Wheat and, to a lesser extent, other grains exert their own form of glandular disruption. Among the ways that the muffin you had for breakfast or the pizza and beer you had last Friday can disrupt your endocrine gland function are:
- Gliadin-induced autoimmunity–When gliadin remains undigested in the human gastrointestinal tract (as it often does), it increases intestinal permeability via a cholera toxin-like mechanism worked out by Dr. Alessio Fasano and colleagues. This is a first step in triggering autoimmunity, such as Hashimoto’s thyroiditis that impairs thyroid function, or autoimmune adrenal cortical destruction leading to impaired cortisol release, or the destruction of pancreatic beta cells that leads to type 1 diabetes.

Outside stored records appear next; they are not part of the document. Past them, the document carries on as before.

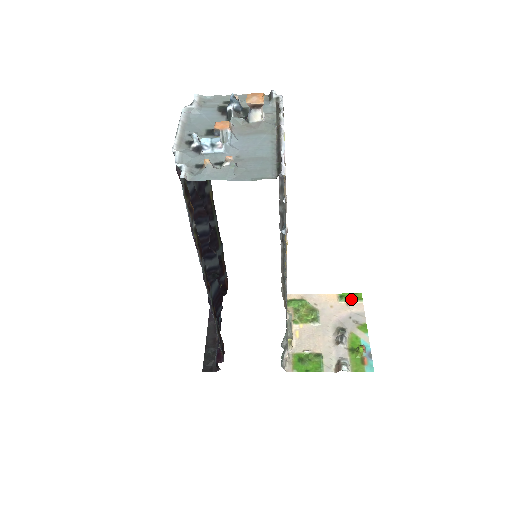
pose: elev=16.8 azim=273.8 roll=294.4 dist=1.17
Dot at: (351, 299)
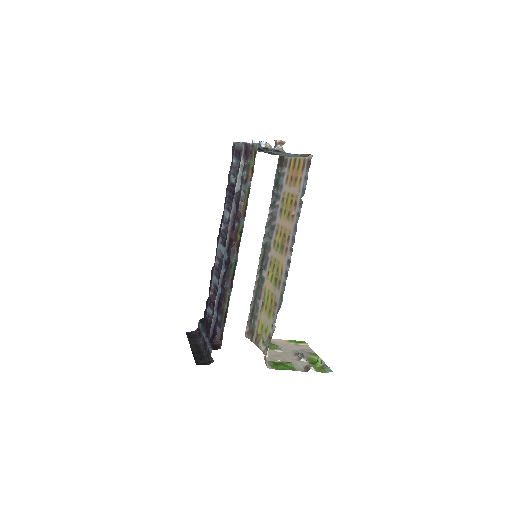
Dot at: (299, 342)
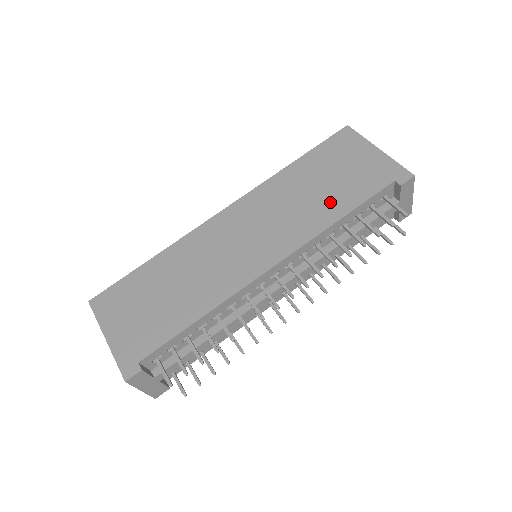
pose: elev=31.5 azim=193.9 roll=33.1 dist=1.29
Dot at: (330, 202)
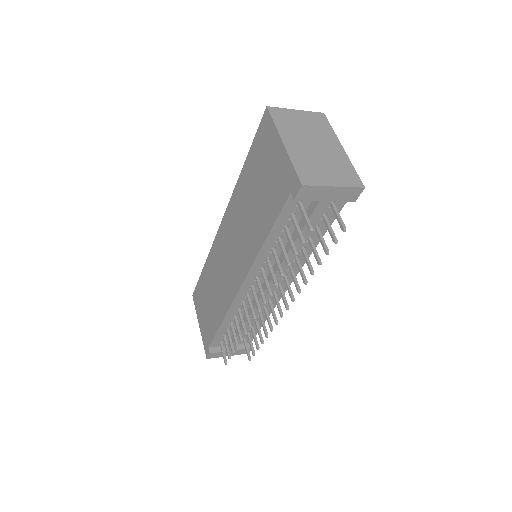
Dot at: (259, 220)
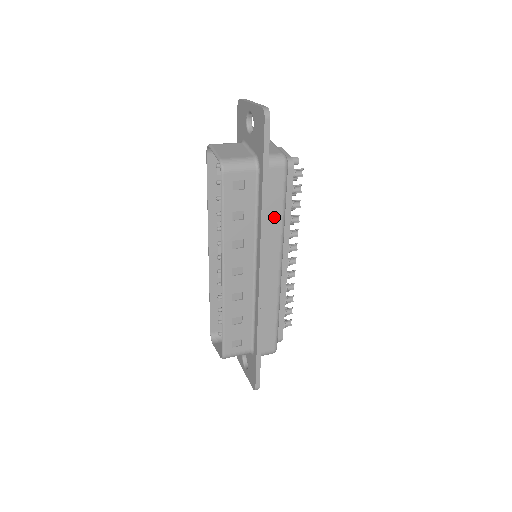
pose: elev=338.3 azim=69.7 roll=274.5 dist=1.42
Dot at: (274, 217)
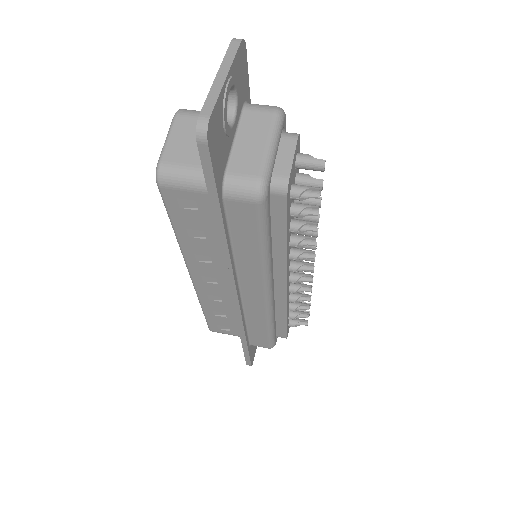
Dot at: (248, 251)
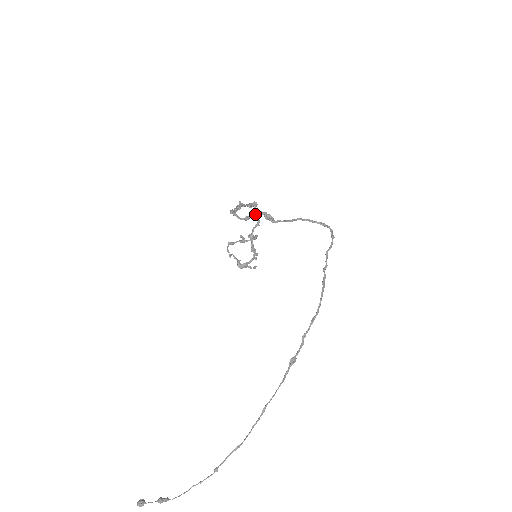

- Grains disrupt bowel flora–Gliadin, gliadin-derived peptides, wheat germ agglutinin, and the various allergenic proteins in grains, especially wheat, disrupt bowel health, part of which are changes in the composition of bowel flora. Should healthy Lactobacillus and Bifidobacteria species suffer and allow unhealthy strains, such as E. coli, Campylobacter, and C. difficile to emerge, intestinal leak develops and adds to potential for inflammation and autoimmune destruction of glandular tissue.
- Wheat germ agglutinin and insulin mimicry–Wheat germ agglutinin, or WGA, the protective lectin protein of wheat, rye, barley, and rice, mimics insulin, thereby adding to the effects of high insulin that include blocking fatty acid mobilization for weight loss.
- Wheat germ agglutinin and blocked cholecystokinin function–WGA blocks cholecystokinin, or CCK, responsible for stimulating the gallbladder to release bile and the pancreas to release pancreatic enzymes. This results in bile stasis and gallstones, impaired digestion with resultant indigestion, bowel urgency, and dysbiosis.
- Wheat germ agglutinin and blocked leptin–WGA blocks the hormone of satiety, leptin, in effect not providing the “stop eating” signal after a meal.
Should the visceral fat of a “wheat belly” be part of the grain-consuming picture, then even other endocrine gland disruptive effects develop, including enhanced aromatase enzyme conversion of testosterone to estrogen that impair fertility, reduce libido, and grow man breasts in males, increase breast cancer risk in females; increased inflammation that blocks cortisol action at various organs, so-called “glucocorticoid resistance”; disrupted hypothalamic and pituitary hormone signaling at various organs that has potential to disrupt every hormonal pathway in the body.
These are far from uncommon effects. In total, they affect, to various degrees, the majority of people who were persuaded that humans could include the seeds of grasses, AKA “grains,” in their diet and remain healthy. Eat more “healthy whole grains” and you risk disruption of the endocrine gland system and all its peculiar health consequences.